Image source, AFP via Getty Images
Wayne Rooney played for Sam Allardyce at Everton from 2017 until 2018
Sam Allardyce is often seen as an old school coach who made football simple - but he was once known as one of the game's innovators who was open to new and different methods of management.
He took inspiration from American Football and utilised sports science many years before it became common. Those methods left a lasting impression on those who played for him and would themselves go on to become managers.
One of those was Wayne Rooney, with the former England and Manchester United captain revealing on his latest podcast episode how he was influenced by Allardyce in the latter stages of his playing career before taking his first steps in coaching.
"At the time I was under Sam [at Everton between 2017 and 2018] I was older and I knew I wanted to go into coaching," Rooney said on The Wayne Rooney Show.
"So I was more observing [Allardyce] as well and obviously as a manager you're looking at everything. But I was more observing and taking in what he was doing and how he was working."
How NFL influenced Allardyce's coaching
A key influence in Allardyce's coaching style came when he played in America during the mid-1980s.
"A lot of the stuff came from NFL in America when I played at Tampa Bay Rowdies," he said.

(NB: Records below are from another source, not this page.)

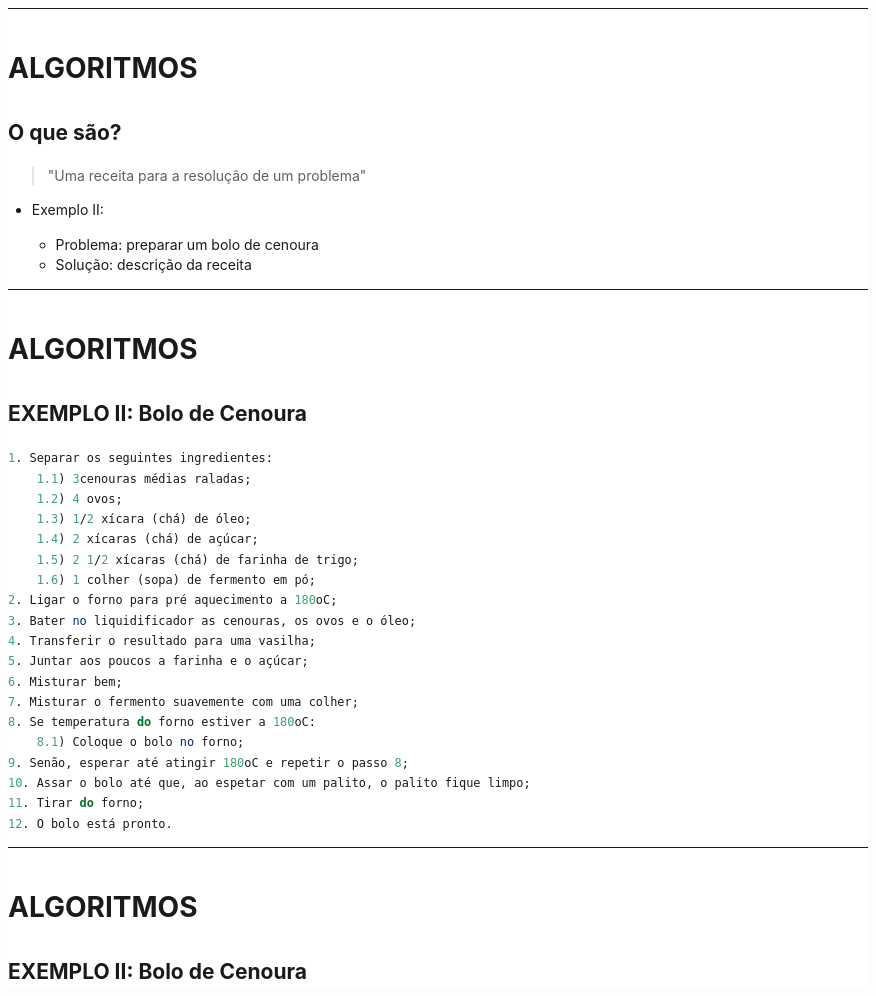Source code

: 

---


# ALGORITMOS
## O que são?

> "Uma receita para a resolução de um problema"

- Exemplo II:

	- Problema: preparar um bolo de cenoura
	- Solução: descrição da receita



---


# ALGORITMOS
## EXEMPLO II: Bolo de Cenoura


 
```perl
1. Separar os seguintes ingredientes:
	1.1) 3cenouras médias raladas; 
	1.2) 4 ovos;
	1.3) 1/2 xícara (chá) de óleo;
	1.4) 2 xícaras (chá) de açúcar;
	1.5) 2 1/2 xícaras (chá) de farinha de trigo;
	1.6) 1 colher (sopa) de fermento em pó;
2. Ligar o forno para pré aquecimento a 180oC;
3. Bater no liquidificador as cenouras, os ovos e o óleo;
4. Transferir o resultado para uma vasilha;
5. Juntar aos poucos a farinha e o açúcar;
6. Misturar bem; 
7. Misturar o fermento suavemente com uma colher;
8. Se temperatura do forno estiver a 180oC: 
	8.1) Coloque o bolo no forno; 
9. Senão, esperar até atingir 180oC e repetir o passo 8;
10. Assar o bolo até que, ao espetar com um palito, o palito fique limpo;
11. Tirar do forno; 
12. O bolo está pronto. 
```



---


# ALGORITMOS
## EXEMPLO II: Bolo de Cenoura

"I went up looking at the NFL lads who were training pre-season, seeing the staff and everything. It had a massive effect on me.
"By the time I got to manage it was about experimenting and I did that at all the clubs in the lower divisions to get where I got. I used to test out something that was different."
One of Allardyce's most successful spells as a manager came at Bolton, who he was in charge of from 1999 until 2007.
During his early years at the club he introduced sports science, data analysis, nutrition plans and recovery methods - one of the first coaches to do so in English football.
"I wanted staff that said find me something that we can do that football doesn't do at the moment," he added.
"So we sectioned off every department and we gave the responsibility to the head of that department and they had to come and create their own their own way forward on what we're going to achieve and what we're going to do.
"This opened up their minds to saying can we get this piece of equipment in, can we go and visit this sport, why are we drinking this or why we're not drinking this type of electrolyte, why are we having food or why are we not having food at the end of the game? Where do proteins lie? What about ice baths? We had the first cryotherapy unit in the country."
'I paid for them to go to Vegas' - how player-staff relationship is key
Something both Allardyce and Rooney agree on is that in order to be successful there must be unity and a collective buy-in from both players and staff.
It is those on the football pitch who get the recognition but Allardyce and Rooney were both keen to ensure that those working behind the scenes were recognised for the work they did as well.
"When I was captain of England, at the end of one year I sent all the England staff to Las Vegas, I paid for them all to go out there," Rooney said.
"I paid for two pool parties for them all and stuff. Players doing things for the staff makes a massive difference."
Allardyce added: "We called it the team behind the team, the staff.
"We're all one team, but the team behind the team were the ones that supported them.
"It was a matter of generosity that the players would give to the staff at Christmas, because they weren't on great money."
For Allardyce, a role that was particularly important - and appreciated - was that of the player liaison officers.
"We had two player liaison officers, one male, one female," Allardyce said. "You can't imagine the part they played.
"They were the ones that sorted out the houses, the mortgages, the bank accounts. They were the ones that got the phone call, picked me up at the airport at midnight.
"They played a massive part. They sorted out Christmas parties for all the kids to come to and all that."
'You don't speak to the owners now'
As well as building relationships with staff members, getting on with a club's owner is also important as a manager - something Allardyce feels is more difficult in the modern game.
"The trouble is now you don't speak to the owners, you speak to all of their employees at the football club," he said.
"[At Crystal Palace] when we got we got beat by Sunderland when we were both fighting relegation, [owner] Steve Parish came in shouting and screaming in my office, like me and Steve did, and I went, 'come on then, you're going to the dressing room, go on tell them how you feel' because he's a true Crystal Palace fan and owner.
"It was a cracking 20 minutes. I wish we could have recorded it."
Among the clubs Rooney managed include Birmingham City and Plymouth Argyle - both with owners who were based overseas - and he admitted not always being able to talk face-to-face was difficult.
He added: "The problem now is so many owners are abroad somewhere, you can speak to them over the phone but actually feeling that passion. Bill Kenwright was obviously chairman [at Everton] but it's the same, you see his passion for the club rightly or wrongly, and I think that's so important.
"Where I've had it with Simon Hallett at Plymouth, who lived abroad but he was very much a Plymouth fan and wanted to do the best, and then Tom Wagner at Birmingham. But to have that relationship, it's difficult over the phone."